Agricultural Extension and Innovation
Agricultural extension refers to systems that support large-scale adoption of innovations by embedding trained intermediaries within local delivery settings. Extension agents translate research into practice, support adaptation, build trust with practitioners and communities and are accountable for implementation outcomes. While health systems include roles such as health coaches, community health workers and peer supporters, these are rarely conceptualised as a coordinated, system-level implementation strategy. This project reframes the intermediary role itself as a strategy for scaling evidence-based practice rather than an ad hoc support function.
PhD project
The PhD will focus on primary care as the implementation setting, using comparative case studies of smoking cessation, alcohol brief interventions and weight management to examine how intermediary activities operate across behaviour change contexts. The student will explore how extension-inspired roles could strengthen implementation processes, reduce barriers to adoption and support sustained delivery in routine care.
Objectives
- Identify extension agent roles and activities that enable equitable, large-scale adoption of innovations from the agricultural literature.
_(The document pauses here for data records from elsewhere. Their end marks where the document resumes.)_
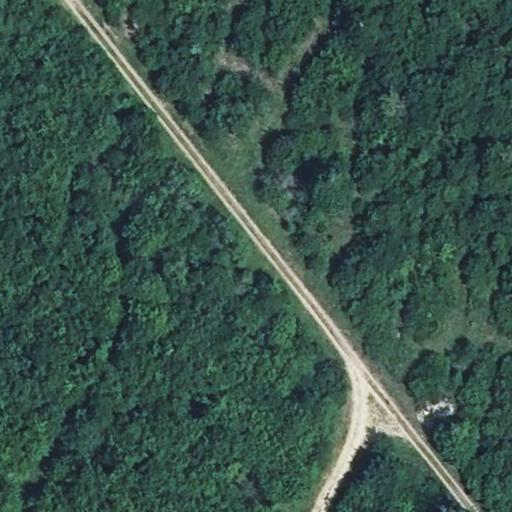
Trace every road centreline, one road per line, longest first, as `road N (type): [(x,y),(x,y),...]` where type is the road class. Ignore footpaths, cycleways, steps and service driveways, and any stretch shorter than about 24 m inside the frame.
road 1 (track): [(75,0),(382,395)]
road 2 (track): [(382,395),(474,511)]
road 3 (track): [(382,395),(326,511)]
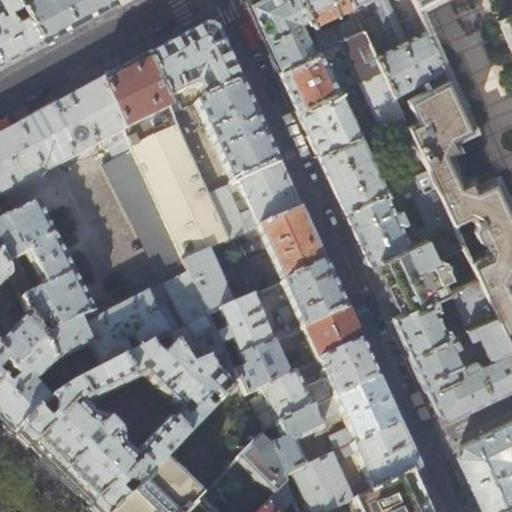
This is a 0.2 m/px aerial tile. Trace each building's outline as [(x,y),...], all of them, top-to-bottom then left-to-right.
[(0,0),(0,65),(5,63),(42,43),(18,0),(0,0)] [(109,0),(18,0),(42,43),(74,26),(112,5),(109,0)] [(307,17),(298,0),(250,0),(245,3),(277,71),(322,49),(315,35),(306,39),(298,22),(307,17)] [(298,0),(307,17),(315,35),(322,49),(361,31),(346,0),(298,0)] [(346,0),(361,31),(379,69),(395,106),(405,101),(446,79),(414,9),(409,0),(346,0)] [(511,0),(409,0),(414,9),(430,0),(511,0),(511,14),(497,21),(511,53),(511,295),(511,294),(505,281),(511,277),(511,272),(509,267),(511,265),(511,218),(491,176),(471,185),(466,176),(457,180),(450,166),(443,152),(453,147),(448,138),(470,128),(446,79),(405,101),(415,121),(405,126),(413,145),(421,159),(426,171),(449,222),(464,215),(471,217),(474,224),(471,229),(475,238),(481,239),(479,241),(480,246),(484,246),(482,253),(467,260),(476,280),(493,316),(499,330),(506,326),(511,338),(511,340),(506,344),(511,357),(511,0)] [(179,38),(144,57),(172,116),(177,114),(171,99),(192,88),(197,89),(203,101),(239,84),(214,29),(203,25),(179,38)] [(352,82),(356,80),(379,69),(361,31),(322,49),(277,71),(286,91),(294,109),(352,82)] [(126,67),(98,82),(181,262),(206,251),(228,241),(207,195),(199,176),(172,116),(144,57),(126,67)] [(379,69),(356,80),(377,128),(401,117),(395,106),(379,69)] [(0,265),(24,253),(42,288),(19,300),(22,307),(39,340),(52,364),(65,390),(130,356),(124,345),(129,344),(131,343),(132,341),(138,352),(146,348),(167,338),(172,345),(187,369),(205,361),(223,353),(220,346),(214,335),(206,317),(181,262),(98,82),(13,127),(0,134),(0,265)] [(352,82),(294,109),(304,130),(316,155),(368,132),(362,119),(357,116),(350,120),(340,100),(350,95),(349,93),(356,89),(352,82)] [(259,126),(239,84),(203,101),(194,105),(230,185),(276,165),(259,126)] [(405,126),(401,117),(377,128),(368,132),(316,155),(329,183),(341,209),(388,188),(386,183),(380,186),(363,151),(391,138),(398,152),(413,145),(405,126)] [(411,178),(426,171),(421,159),(406,167),(411,178)] [(237,237),(246,233),(298,211),(287,188),(276,165),(230,185),(227,187),(220,190),(218,191),(207,195),(228,241),(237,237)] [(451,225),(449,222),(426,171),(411,178),(388,188),(341,209),(351,230),(366,264),(375,260),(451,225)] [(209,172),(199,176),(207,195),(218,191),(209,172)] [(220,190),(227,187),(224,179),(217,183),(220,190)] [(298,211),(246,233),(237,237),(249,265),(268,256),(279,279),(266,284),(269,289),(280,284),(281,284),(323,266),(312,241),(298,211)] [(451,225),(375,260),(376,261),(385,282),(400,315),(457,288),(453,269),(451,266),(449,264),(445,263),(441,263),(438,258),(461,248),(451,225)] [(230,306),(206,251),(181,262),(206,317),(217,312),(230,306)] [(334,289),(323,266),(281,284),(280,284),(289,306),(277,311),(286,331),(267,339),(249,298),(230,306),(217,312),(225,330),(214,335),(220,346),(230,342),(237,357),(270,343),(300,330),(344,311),(334,289)] [(476,280),(457,288),(400,315),(391,319),(399,335),(408,355),(449,336),(446,329),(442,332),(431,309),(447,301),(450,297),(462,324),(457,326),(456,325),(451,328),(453,334),(460,331),(463,330),(493,316),(476,280)] [(0,380),(39,340),(22,307),(20,309),(22,314),(21,315),(22,317),(0,338),(0,380)] [(351,327),(344,311),(300,330),(316,362),(358,342),(351,327)] [(511,357),(506,344),(499,330),(493,316),(463,330),(468,339),(475,336),(487,361),(475,367),(472,362),(465,365),(466,371),(460,374),(449,350),(455,347),(450,336),(449,336),(408,355),(422,385),(436,414),(447,419),(511,387),(511,357)] [(460,331),(453,334),(456,341),(464,338),(460,331)] [(52,364),(39,340),(0,380),(0,422),(12,434),(47,402),(31,385),(52,364)] [(367,362),(358,342),(316,362),(333,399),(375,379),(367,362)] [(276,356),(270,343),(237,357),(242,369),(232,373),(236,383),(243,396),(257,390),(285,377),(279,363),(284,360),(281,354),(276,356)] [(146,348),(138,352),(130,356),(65,390),(47,402),(12,434),(65,487),(90,511),(112,511),(208,413),(200,406),(204,401),(204,400),(209,397),(217,404),(230,390),(210,370),(210,367),(209,364),(207,362),(205,361),(187,369),(172,345),(158,359),(146,348)] [(285,377),(257,390),(274,426),(318,406),(314,399),(308,402),(304,396),(311,392),(306,383),(300,385),(294,372),(285,377)] [(386,403),(375,379),(333,399),(318,406),(274,426),(281,441),(266,448),(279,478),(290,473),(302,468),(291,445),(319,431),(316,423),(334,415),(334,416),(339,414),(347,429),(328,437),(335,453),(396,424),(386,403)] [(236,383),(230,390),(217,404),(208,413),(112,511),(185,511),(197,499),(235,460),(260,434),(259,433),(243,396),(236,383)] [(511,420),(493,429),(460,446),(456,458),(469,486),(480,511),(495,511),(511,504),(511,420)] [(325,511),(408,474),(417,469),(403,440),(396,424),(335,453),(326,457),(320,460),(302,468),(290,473),(307,511),(325,511)] [(266,448),(260,434),(235,460),(272,496),(283,485),(279,478),(266,448)] [(320,460),(326,457),(323,451),(317,454),(320,460)] [(425,511),(422,503),(408,474),(325,511),(425,511)] [(280,511),(290,502),(283,485),(272,496),(256,511),(280,511)] [(210,511),(197,499),(185,511),(210,511)]
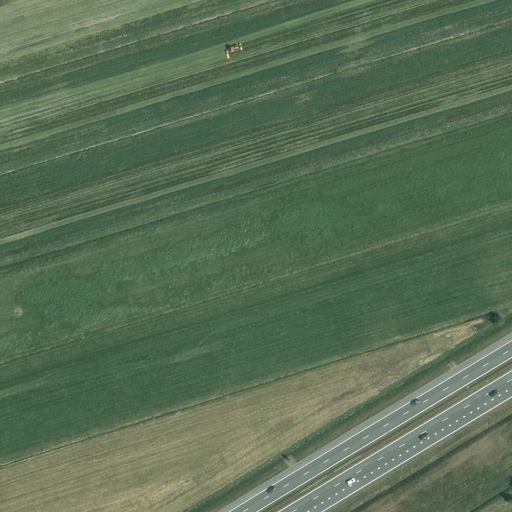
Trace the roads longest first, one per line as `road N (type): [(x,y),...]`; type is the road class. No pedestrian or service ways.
road 1 (motorway): [(511,349),(243,511)]
road 2 (motorway): [(294,511),(511,380)]
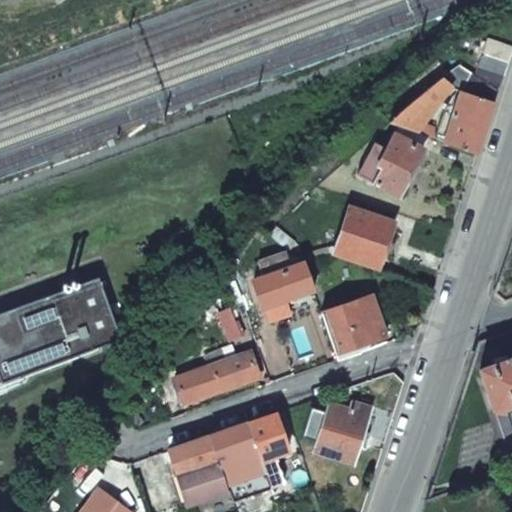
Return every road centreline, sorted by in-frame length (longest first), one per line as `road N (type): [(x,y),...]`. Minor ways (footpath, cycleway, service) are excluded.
road 1 (residential): [(118,439),(135,443),(453,337)]
road 2 (residential): [(511,158),(453,337)]
road 3 (residential): [(453,337),(392,511)]
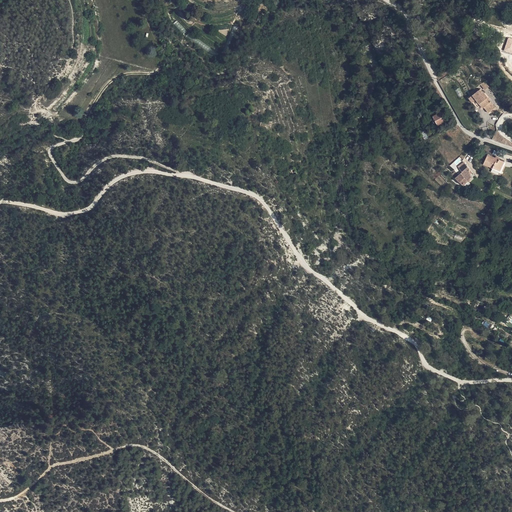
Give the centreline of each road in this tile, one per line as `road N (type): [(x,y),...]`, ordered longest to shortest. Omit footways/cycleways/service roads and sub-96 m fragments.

- Examine how similar intermediary practices exist within primary care behaviour change delivery, including clinicians, health coaches and community health workers.
- Co-design a transferable model of extension-inspired health intermediaries to support implementation, engagement and adaptation of behaviour change interventions.
Person Specification
Applicants should have a background in health sciences or a related field. Interest in implementation science, behaviour change or primary care research is desirable. The successful candidate will demonstrate strong analytical skills, the ability to work independently and collaboratively, and excellent written and spoken English.
Entry requirements
The minimum entry requirement is 2:1. Degree in psychology, public health, epidemiology or other health-related discipline.
Mode of study:Full-time
Start date:1 October 2026
Additional Funding Information
This project is fully funded for 3 years. Funding includes tuition fees, an annual tax-free maintenance allowance and a research training support budget.